Text segment:
--------
Back to Ganoksin | FAQ | Contact

Getting hands clean


#1

I was just wondering if anyone has some secret recipe for getting,
and keeping hands clean I like Clean-All Heavy Metal Hand and Body
Soap, which we use as we work wit h lead alot in our stained glass
shop. Ick. I know that oil painters also use a barrier cream that is
applied to clean hands and keeps the grime off the skin… don’t
know the name of it, but I suspect art supply stores would carry it.
Congratulations on the wedding!

Dani Greer
Greer Studios


#2

Hi Sharon, First of all may we send our sincere greetings for you
coming marriage.

As to the matter of keeping your hands clean and free from polishing
residues on your fingers, it’s pretty simple - DO NOTHING!

Come on! I’m only joking. Have you tried to wear surgical rubber
gloves. They may help. Or else, Rio Grande can supply you with a
self-adhering tape that protects your fingers from minor cuts,
abrasions and burns. It’s called, ‘Alligator Skin’ and it is
non-allergenic too. It’s easy to use: it wraps around your fingers
in seconds and can last all day. It’s non sticky and is easily
removed!

Hope you find our advice useful.

JOSEPH TANTI
http://www.jostanti.cjb.net


#3
 Sharon said she had "gotten used to* constantly *dirty* hands
(from polishing) but as I am getting married in 6 weeks I was just
wondering if anyone has some secret recipe for getting, and keeping
hands clean. 

There is a wonderful product called Glove Cote. It comes in a tube
like hand cream, but you put it on before polishing and wash it off
with soap and water after. You have no sign of the ick from
polishing. It is water soluble, so when you wash between grits, it
comes off.

A second choice is to use a paraffin spa. It does a wonderful job
of cleaning up your hands, leaves them nice and soft, and feels good
too.

Third choice - start tumbling your work, your hands will always be
clean.

Judy Hoch


#4

Bob, Your discussion of gloves brings up an important safety issue.
Most lapidaries, including me, avoid leather gloves like the plague.
You may be using relatively low-powered (1/15hp) motors to run your
polishing equipment. In that case, leather gloves are not
particularly dangerous. They become a serious safety hazard,
however, if your equipment is based on powerful electric motors.
This is especially true if those motors are attached to exposed
pulleys and belts. A leather glove can be caught in high-powered
equipment, and carry your hand along for the ride. That’s a good way
to lose a finger!

I mention this because we have a lot of stone cutters on Orchid -
and I want to be certain that everyone is aware of the risk. Some
techniques which are safe for metalworkers are not safe for lapidary

  • and vice versa.

Peace,
Peter


#5

It amazes me that so many different chemical “goops” have been
suggested for keeping jeweler’s hands clean…actually it is not
so much a problem of what to use, but HOW to use the various soaps,
detergents etc. I discovered that when you scrub your hands with a
plastic scouring pad ( cheap and widely available) almost any soap,
detergent or other cleaning compound will immediately clean your
hands. It is just that simple !
--------
What to do:
A. Please print the part of the hand-cleaning thread that opens with the words containing "This is especially" and closes with "and vice versa.".
B. In the hand-cleaning thread, what is the name of the self-adhering finger tape that Rio Grande supplies?
C. Carry the hand-cleaning thread forward from the point where it stops.

Excerpted records:
--------
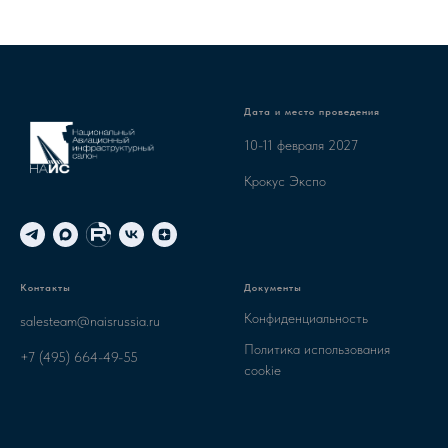
Дата и место проведения
10-11 февраля 2027
Крокус Экспо
Контакты
Документы
Конфиденциальность
salesteam@naisrussia.ru
Политика использования
+7 (495) 664-49-55
cookie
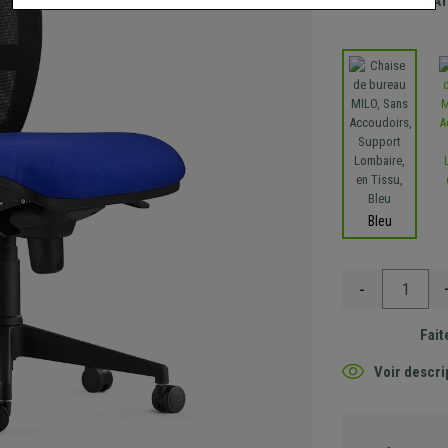
Envoi GRA
Bleu
-
Fait
Voir descri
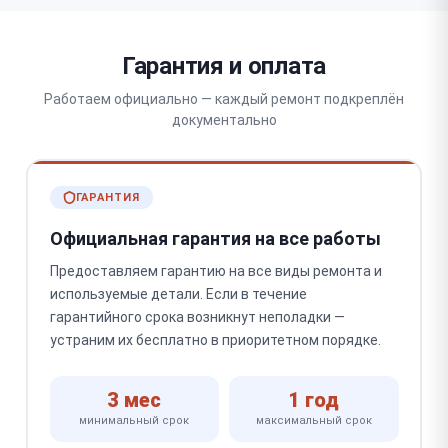
Гарантия и оплата
Работаем официально — каждый ремонт подкреплён
документально
ГАРАНТИЯ
Официальная гарантия на все работы
Предоставляем гарантию на все виды ремонта и
используемые детали. Если в течение
гарантийного срока возникнут неполадки —
устраним их бесплатно в приоритетном порядке.
3 мес
1 год
минимальный срок
максимальный срок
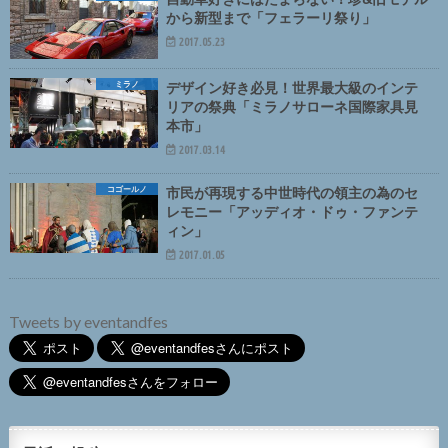
から新型まで「フェラーリ祭り」
2017.05.23
ミラノ
デザイン好き必見！世界最大級のインテ
リアの祭典「ミラノサローネ国際家具見
本市」
2017.03.14
コゴールノ
市民が再現する中世時代の領主の為のセ
レモニー「アッディオ・ドゥ・ファンテ
ィン」
2017.01.05
Tweets by eventandfes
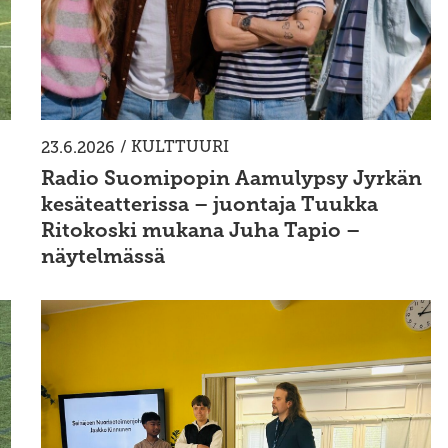
/
KULTTUURI
23.6.2026
Radio Suomipopin Aamulypsy Jyrkän
kesäteatterissa – juontaja Tuukka
Ritokoski mukana Juha Tapio –
näytelmässä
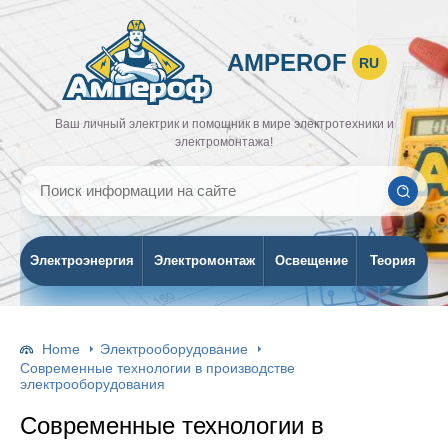
AMPEROF
RU
Ваш личный электрик и помощник в мире электротехники и
электромонтажа!
Электроэнергия
Электромонтаж
Освещение
Теория
Home
Электрооборудование
Современные технологии в производстве
электрооборудования
Современные технологии в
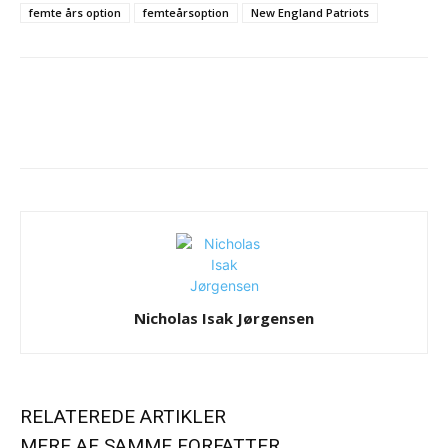
femte års option
femteårsoption
New England Patriots
Nicholas Isak Jørgensen
RELATEREDE ARTIKLER
MERE AF SAMME FORFATTER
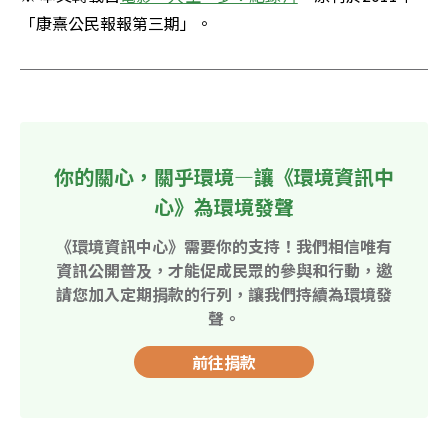
「康熹公民報報第三期」。
你的關心，關乎環境—讓《環境資訊中
心》為環境發聲
《環境資訊中心》需要你的支持！我們相信唯有
資訊公開普及，才能促成民眾的參與和行動，邀
請您加入定期捐款的行列，讓我們持續為環境發
聲。
前往捐款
--------
Exercise results:
A.
This is especially true if those motors are attached to exposed
pulleys and belts. A leather glove can be caught in high-powered
equipment, and carry your hand along for the ride. That’s a good way
to lose a finger!

I mention this because we have a lot of stone cutters on Orchid -
and I want to be certain that everyone is aware of the risk. Some
techniques which are safe for metalworkers are not safe for lapidary

  • and vice versa.

B. Alligator Skin

C.
Ron at Mills Gem, Los Osos, CA


#6

Just one word of caution regarding barrier creams – if any of the
stuff you are working with is allergenic, be very cautious about
using these creams without checking carefully first; most of them
seem to actually attract the allergenic substances. (I found this out
the hard way!)

Margaret
@Margaret_Malm2,
in Utah’s colorful Dixie


#7

When I really need them to look presentable, I clean my hands in any
number of ways, usually a combination of two. I’ve tried GOOP (my
favorite for removing grease, ink, and other assorted dirt) and lots
of other waterless cleaners cleaners from auto supply stores. I have
also used Fast Orange which uses pumice as an abrasive. Plain old bar
soap will do a great job if you give it a chance to work. You need to
leave it on for a few minutes, instead of lathering up and rinsing
it right off. Use a stiff nail scrub brush to work out the really
grimy ground in dirt. What I find most uncomfortable is how dry and
rough my skin feels after all of this “cleaning”. I made prom dresses
for my two nieces and needed my hands to be clean AND soft, to avoid
damaging the delicate fabrics I was handling. A tip I found on
sewing web sites that is worth it’s weight in gold to me is: Wash your
hands with warm water to soften the skin. Dry them off and mix a
teasponful of table salt with a little oil (olive, corn, walnut,
sesame - use whatever you have on hand). Add just enough oil to
moisten the salt. Then scrub your hands all over with the mixture to
remove all the rough, dry, cracked skin. You can soap off the
mixture, but I just rinse my hands to dissolve the salt, and rub in
the remaining oil. For really sore, raw, cracked skin, I start off
with sugar instead of salt, the larger crystals are more abrasive.
Then I repeat with salt.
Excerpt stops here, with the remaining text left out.